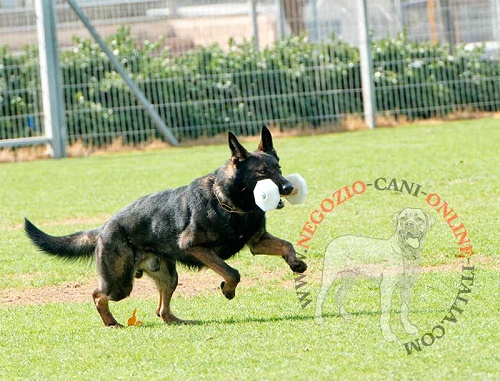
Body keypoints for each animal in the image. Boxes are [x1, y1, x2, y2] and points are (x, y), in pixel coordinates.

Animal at [25, 126, 306, 326]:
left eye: (278, 168)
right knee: (98, 294)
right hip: (120, 284)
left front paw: (295, 263)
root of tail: (103, 228)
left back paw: (181, 321)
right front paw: (227, 289)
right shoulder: (195, 247)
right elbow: (232, 272)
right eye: (262, 173)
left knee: (162, 310)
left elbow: (286, 244)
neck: (229, 202)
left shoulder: (257, 242)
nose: (288, 187)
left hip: (169, 277)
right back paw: (111, 322)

### What to produce
Report all lines in the records that include the string "left".

### Output for this task
left eye: (278, 168)
left front paw: (295, 263)
left back paw: (181, 321)
left knee: (162, 310)
left elbow: (286, 244)
left shoulder: (257, 242)
left hip: (169, 277)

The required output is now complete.